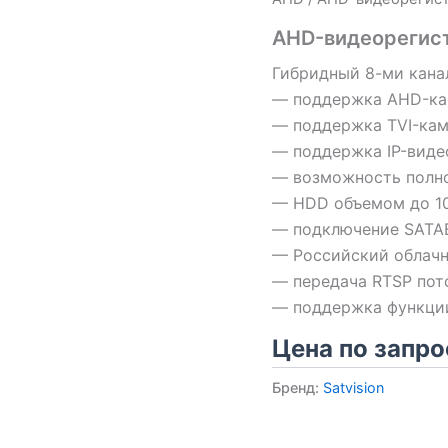
AHD-видеорегистр
Гибридный 8-ми кана
— поддержка AHD-кам
— поддержка TVI-кам
— поддержка IP-виде
— возможность полно
— HDD объемом до 10
— подключение SATAB
— Российский облачн
— передача RTSP пот
— поддержка функци
Цена по запро
Бренд:
Satvision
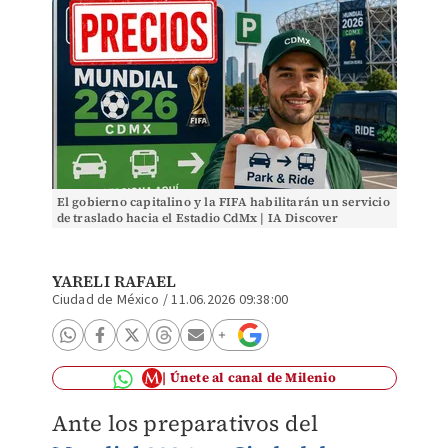
El gobierno capitalino y la FIFA habilitarán un servicio
de traslado hacia el Estadio CdMx | IA Discover
YARELI RAFAEL
Ciudad de México
/
11.06.2026 09:38:00
Únete al canal de Milenio
Ante los preparativos del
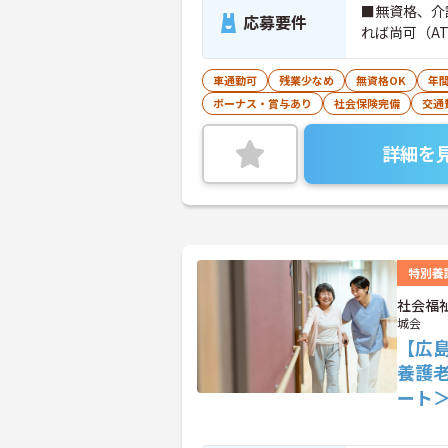
■無資格、介
応募要件
れば尚可（A
車通勤可
残業少なめ
無資格OK
年間
ボーナス・賞与あり
社会保険完備
交通
詳細を
特別養
社会福
城会
【広島
養護
ート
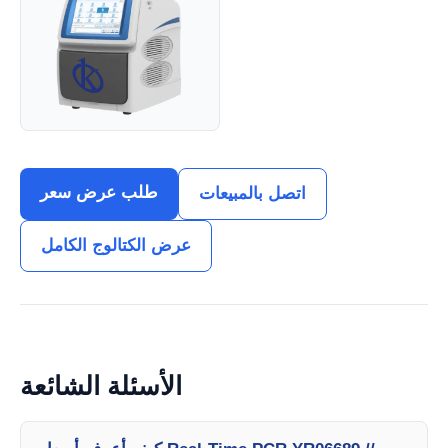
طلب عرض سعر
اتصل بالمبيعات
عرض الكتالوج الكامل
الأسئلة الشائعة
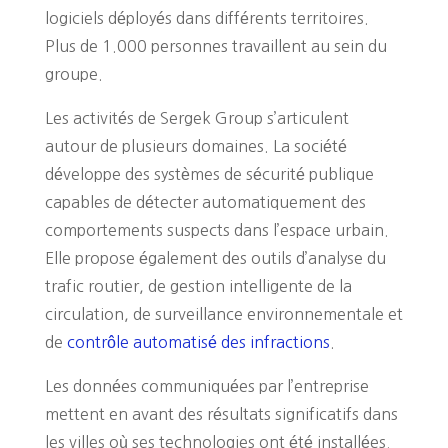
logiciels déployés dans différents territoires.
Plus de 1.000 personnes travaillent au sein du
groupe.
Les activités de Sergek Group s’articulent
autour de plusieurs domaines. La société
développe des systèmes de sécurité publique
capables de détecter automatiquement des
comportements suspects dans l’espace urbain.
Elle propose également des outils d’analyse du
trafic routier, de gestion intelligente de la
circulation, de surveillance environnementale et
de
contrôle automatisé des infractions
.
Les données communiquées par l’entreprise
mettent en avant des résultats significatifs dans
les villes où ses technologies ont été installées.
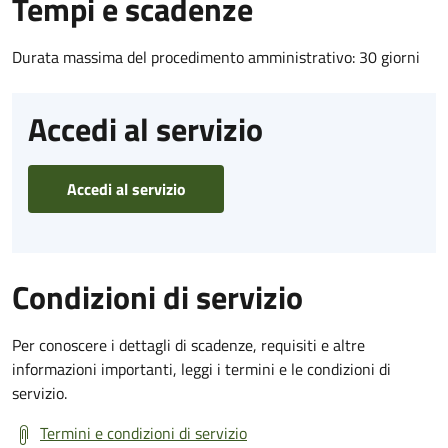
Tempi e scadenze
Durata massima del procedimento amministrativo: 30 giorni
Accedi al servizio
Accedi al servizio
Condizioni di servizio
Per conoscere i dettagli di scadenze, requisiti e altre
informazioni importanti, leggi i termini e le condizioni di
servizio.
Termini e condizioni di servizio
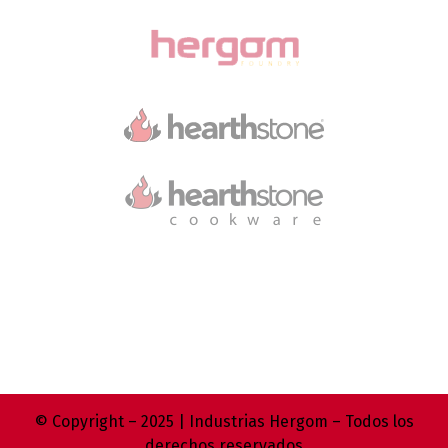
© Copyright – 2025 | Industrias Hergom – Todos los
derechos reservados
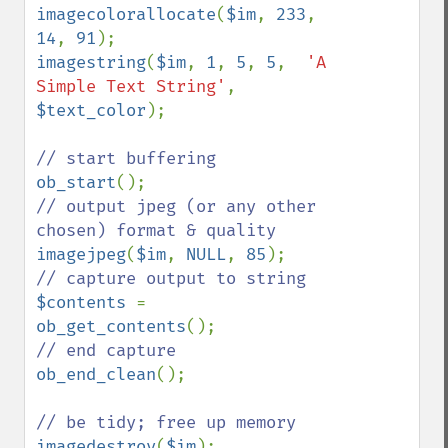
imagecolorallocate
(
$im
, 
233
, 
14
, 
91
imagestring
(
$im
, 
1
, 
5
, 
5
,  
'A 
Simple Text String'
, 
$text_color
);

ob_start
// output jpeg (or any other 
imagejpeg
(
$im
, 
NULL
, 
85
$contents 
= 
ob_get_contents
ob_end_clean
();

imagedestroy
(
$im
);
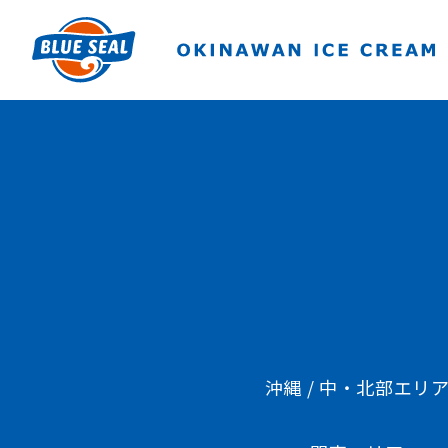
沖縄 / 中・北部エリ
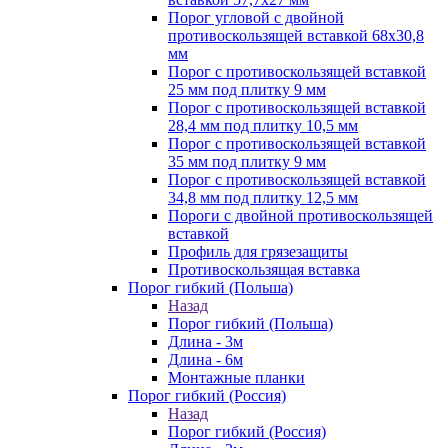
Порог угловой с двойной
противоскользящей вставкой 68х30,8
мм
Порог с противоскользящей вставкой
25 мм под плитку 9 мм
Порог с противоскользящей вставкой
28,4 мм под плитку 10,5 мм
Порог с противоскользящей вставкой
35 мм под плитку 9 мм
Порог с противоскользящей вставкой
34,8 мм под плитку 12,5 мм
Пороги с двойной противоскользящей
вставкой
Профиль для грязезащиты
Противоскользящая вставка
Порог гибкий (Польша)
Назад
Порог гибкий (Польша)
Длина - 3м
Длина - 6м
Монтажные планки
Порог гибкий (Россия)
Назад
Порог гибкий (Россия)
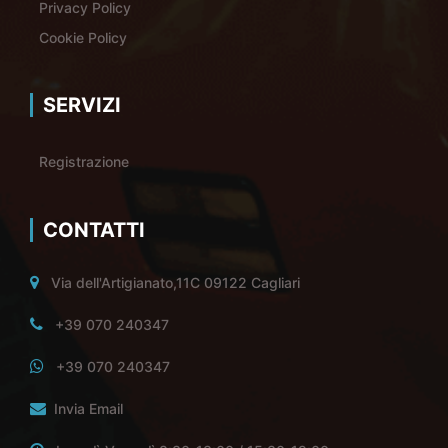
Privacy Policy
Cookie Policy
SERVIZI
Registrazione
CONTATTI
Via dell'Artigianato,11C 09122 Cagliari
+39 070 240347
+39 070 240347
Invia Email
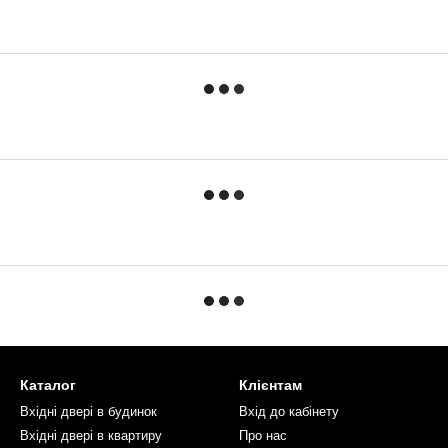
Каталог
Клієнтам
Вхідні двері в будинок
Вхід до кабінету
Вхідні двері в квартиру
Про нас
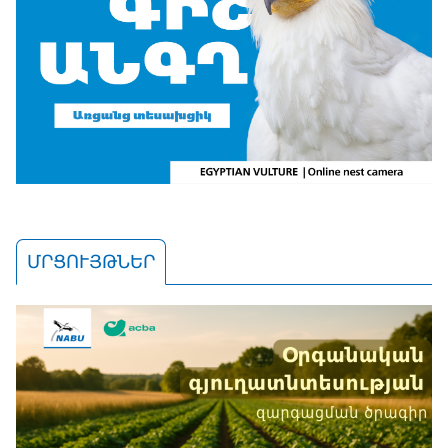
ՄՐՑՈՒՅԹՆԵՐ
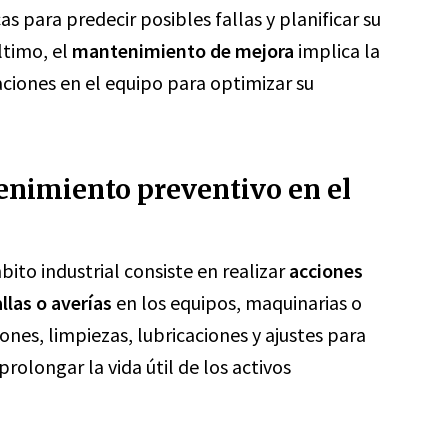
as para predecir posibles fallas y planificar su
ltimo, el
mantenimiento de mejora
implica la
ciones en el equipo para optimizar su
enimiento preventivo en el
bito industrial consiste en realizar
acciones
allas o averías
en los equipos, maquinarias o
ones, limpiezas, lubricaciones y ajustes para
rolongar la vida útil de los activos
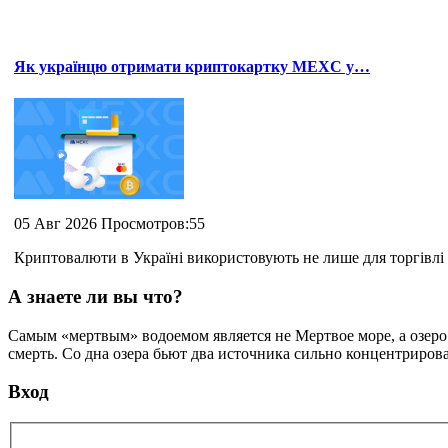
Як українцю отримати криптокартку MEXC у…
05 Авг 2026 Просмотров:55
Криптовалюти в Україні використовують не лише для торгівлі 
А знаете ли вы что?
Самым «мертвым» водоемом является не Мертвое море, а озеро С
смерть. Со дна озера бьют два источника сильно концентрирова
Вход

● Required work: Copy out the lines of the material starting at the line that contains "Як українцю отримати криптокартку MEXC у…" and ending at the line that contains "море, а озеро С", with both of those lines included.

● Written solution:
Як українцю отримати криптокартку MEXC у…
05 Авг 2026 Просмотров:55
Криптовалюти в Україні використовують не лише для торгівлі 
А знаете ли вы что?
Самым «мертвым» водоемом является не Мертвое море, а озеро С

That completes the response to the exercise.